Directions for this task: List every line of the entries below that contains the string "иностранцев", treating uppercase and lowercase as different.

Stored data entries
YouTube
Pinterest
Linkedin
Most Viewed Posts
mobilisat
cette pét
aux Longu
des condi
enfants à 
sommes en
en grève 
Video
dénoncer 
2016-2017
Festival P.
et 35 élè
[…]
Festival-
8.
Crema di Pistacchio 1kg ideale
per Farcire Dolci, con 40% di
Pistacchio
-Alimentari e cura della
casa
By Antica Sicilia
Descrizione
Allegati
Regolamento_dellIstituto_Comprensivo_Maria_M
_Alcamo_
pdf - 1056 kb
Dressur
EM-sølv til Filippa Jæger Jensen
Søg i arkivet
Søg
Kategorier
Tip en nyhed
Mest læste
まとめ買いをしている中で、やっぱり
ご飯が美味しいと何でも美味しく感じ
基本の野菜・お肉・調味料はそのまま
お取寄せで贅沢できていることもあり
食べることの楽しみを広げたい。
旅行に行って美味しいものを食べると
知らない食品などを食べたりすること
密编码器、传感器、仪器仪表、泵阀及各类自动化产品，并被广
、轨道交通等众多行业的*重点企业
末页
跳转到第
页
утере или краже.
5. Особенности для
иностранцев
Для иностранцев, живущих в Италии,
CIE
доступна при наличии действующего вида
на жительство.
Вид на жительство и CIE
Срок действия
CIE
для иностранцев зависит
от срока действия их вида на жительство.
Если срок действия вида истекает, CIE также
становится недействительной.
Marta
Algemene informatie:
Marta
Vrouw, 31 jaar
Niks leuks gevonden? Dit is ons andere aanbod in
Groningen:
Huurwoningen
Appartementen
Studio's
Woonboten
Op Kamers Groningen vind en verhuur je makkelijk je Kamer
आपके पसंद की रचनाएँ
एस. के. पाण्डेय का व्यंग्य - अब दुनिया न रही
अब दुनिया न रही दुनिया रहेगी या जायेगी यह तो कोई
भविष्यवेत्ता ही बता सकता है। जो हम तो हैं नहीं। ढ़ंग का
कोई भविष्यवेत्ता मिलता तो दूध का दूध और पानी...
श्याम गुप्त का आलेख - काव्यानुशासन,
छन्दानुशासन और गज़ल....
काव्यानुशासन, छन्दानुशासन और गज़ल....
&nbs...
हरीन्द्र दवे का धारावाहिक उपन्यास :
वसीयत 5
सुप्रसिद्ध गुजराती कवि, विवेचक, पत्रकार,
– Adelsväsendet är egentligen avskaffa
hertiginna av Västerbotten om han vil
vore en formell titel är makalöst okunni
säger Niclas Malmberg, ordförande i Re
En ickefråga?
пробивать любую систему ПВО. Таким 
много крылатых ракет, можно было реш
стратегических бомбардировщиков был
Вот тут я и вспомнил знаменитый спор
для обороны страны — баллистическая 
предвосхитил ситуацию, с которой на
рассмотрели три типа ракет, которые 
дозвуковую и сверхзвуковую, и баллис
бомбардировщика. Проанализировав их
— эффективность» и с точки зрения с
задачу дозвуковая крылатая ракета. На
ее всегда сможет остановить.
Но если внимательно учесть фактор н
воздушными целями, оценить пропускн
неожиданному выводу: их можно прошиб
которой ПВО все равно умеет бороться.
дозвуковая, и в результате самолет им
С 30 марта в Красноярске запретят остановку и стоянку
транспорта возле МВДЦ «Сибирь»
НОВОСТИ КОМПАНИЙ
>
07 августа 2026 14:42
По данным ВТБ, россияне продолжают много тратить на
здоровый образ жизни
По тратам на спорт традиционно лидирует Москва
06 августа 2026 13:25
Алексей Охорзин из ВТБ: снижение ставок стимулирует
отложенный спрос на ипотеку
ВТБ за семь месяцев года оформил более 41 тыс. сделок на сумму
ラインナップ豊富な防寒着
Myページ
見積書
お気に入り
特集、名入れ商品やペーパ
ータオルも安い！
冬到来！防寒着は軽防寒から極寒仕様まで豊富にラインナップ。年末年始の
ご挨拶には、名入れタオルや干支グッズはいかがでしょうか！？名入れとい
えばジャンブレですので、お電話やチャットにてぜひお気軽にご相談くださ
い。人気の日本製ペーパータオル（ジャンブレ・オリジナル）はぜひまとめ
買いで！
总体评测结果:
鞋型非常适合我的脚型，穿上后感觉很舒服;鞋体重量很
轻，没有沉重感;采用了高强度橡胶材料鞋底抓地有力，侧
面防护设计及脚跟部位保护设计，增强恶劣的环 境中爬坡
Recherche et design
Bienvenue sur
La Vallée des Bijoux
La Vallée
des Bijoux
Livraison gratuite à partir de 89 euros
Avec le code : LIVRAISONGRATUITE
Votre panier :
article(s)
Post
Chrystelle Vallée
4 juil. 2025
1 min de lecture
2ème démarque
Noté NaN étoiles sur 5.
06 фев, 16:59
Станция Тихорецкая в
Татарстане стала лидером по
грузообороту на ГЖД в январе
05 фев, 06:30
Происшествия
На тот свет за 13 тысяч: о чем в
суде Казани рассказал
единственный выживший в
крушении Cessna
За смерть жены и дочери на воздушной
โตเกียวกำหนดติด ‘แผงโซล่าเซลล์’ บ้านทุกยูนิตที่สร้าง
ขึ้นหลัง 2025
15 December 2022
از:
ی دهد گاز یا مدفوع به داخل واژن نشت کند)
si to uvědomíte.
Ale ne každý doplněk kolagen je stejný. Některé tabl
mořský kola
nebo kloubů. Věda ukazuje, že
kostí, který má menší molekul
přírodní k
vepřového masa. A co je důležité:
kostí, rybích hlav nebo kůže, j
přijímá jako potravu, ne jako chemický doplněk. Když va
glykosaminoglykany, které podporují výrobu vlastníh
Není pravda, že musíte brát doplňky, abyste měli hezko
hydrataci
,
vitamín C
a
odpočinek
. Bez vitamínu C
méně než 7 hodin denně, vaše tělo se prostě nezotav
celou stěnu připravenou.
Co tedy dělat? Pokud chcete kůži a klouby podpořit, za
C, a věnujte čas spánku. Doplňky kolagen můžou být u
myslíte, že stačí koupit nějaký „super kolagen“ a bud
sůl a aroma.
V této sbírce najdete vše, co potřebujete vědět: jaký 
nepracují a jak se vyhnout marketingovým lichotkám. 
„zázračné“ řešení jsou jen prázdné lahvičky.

Your solution:
иностранцев
Для иностранцев, живущих в Италии,
для иностранцев зависит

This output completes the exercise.